Con Elena al Sivori per il Walter Salles delle stazioni
centrali e per il cinema brasiliano. Doverosa Agenda, del 2024, “Io
sono ancora qui” si iscrive nel classico filone della testimonianza, sul colpo
di stato e dittatura fascista propri. Biografico che nulla potrà dinanzi al
prossimo scempio del Nuovo Capitale.
1971. Spensierati, tempi di cocacola e nivea. Sullo sfondo della famiglia, si
esercitano gli eserciti. Lo sguardo di Salles, Camera “a braccia”, risulta
subito intimo. E coglie anche la feroce paura dei carcerieri di fronte ai
liberi. Democrazia e dittatura a stretto giro (nella seconda, una voluta
appariscenza). Borghesia al muro, come deve un film di testimonianza e (auto) critica.

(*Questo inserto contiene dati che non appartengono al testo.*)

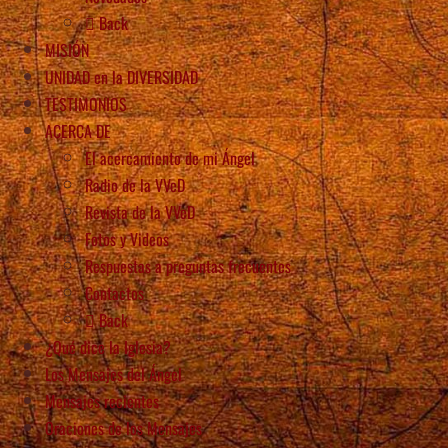
Back
MISIÓN
UNIDAD en la DIVERSIDAD
TESTIMONIOS
ACERCA DE
El acercamiento de mi Ángel
Radio de la VVeD
Revista de la VVeD
Fotos y Videos
Respuestas a preguntas frecuentes
Contactos
Back
¿Qué dice la Iglesia?
Los Mensajes del Ángel
Mensajes recientes
Oraciones de los Mensajes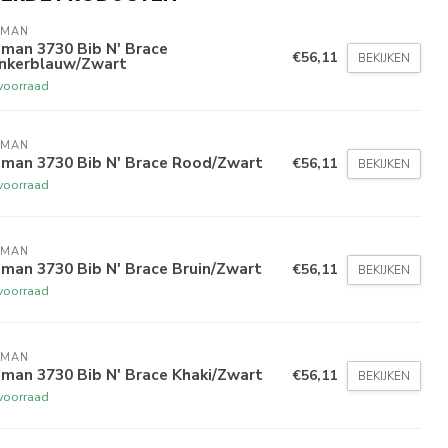
BMAN
man 3730 Bib N' Brace
€56,11
BEKIJKEN
nkerblauw/Zwart
voorraad
BMAN
bman 3730 Bib N' Brace Rood/Zwart
€56,11
BEKIJKEN
voorraad
BMAN
man 3730 Bib N' Brace Bruin/Zwart
€56,11
BEKIJKEN
voorraad
BMAN
man 3730 Bib N' Brace Khaki/Zwart
€56,11
BEKIJKEN
voorraad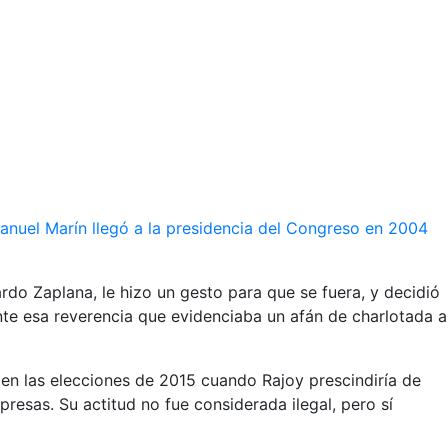
anuel Marín llegó a la presidencia del Congreso en 2004
ardo Zaplana, le hizo un gesto para que se fuera, y decidió
ante esa reverencia que evidenciaba un afán de charlotada a
ía en las elecciones de 2015 cuando Rajoy prescindiría de
esas. Su actitud no fue considerada ilegal, pero sí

L’indifferenza delle tavole calde. Brutto segno quando la Signora non dispera
più per la pelliccia. “Tot. prigionieri per un ambasciatore”. Resti di bonaccia
nella primissima tempesta. Ma, in questa società, chi sorride lo fa sulle
lacrime di altri. “Va giù!”. Avvisaglie di una scrittura attenta (l’intreccio
dal romanzo autobiografico di Marcelo Rubens Paiva, amico di famiglia del
regista). “Cospirare contro la rivoluzione” che? Quale? Difatti: “voglio che
sappia che non sono d’accordo”. A parte i sempiterni e ingiustificati buonismi
(“Stato è la guardia all’ingresso del tribunale”), la sua orchestrazione è
efficace: musiche e fotografia della memoria (ovattata). Certo, Salles va pazzo
per foto e filmini…ma chiudi sulla scatola, cazzo!, che puoi solo rovinarlo col
finale più retorico e scontato! Di male in 2014. E avanti a giocar sporco col
tempo...Chicca finale: Eurice è convinta di combattere lo stato con la legge.
Ma rimane ottima l’interprete principale, Fernanda Torres: sfumature sul volto,
segnato da dolore e determinazione: invero la sua formazione. Vivere e gioire
per un certificato di morte. Progresso!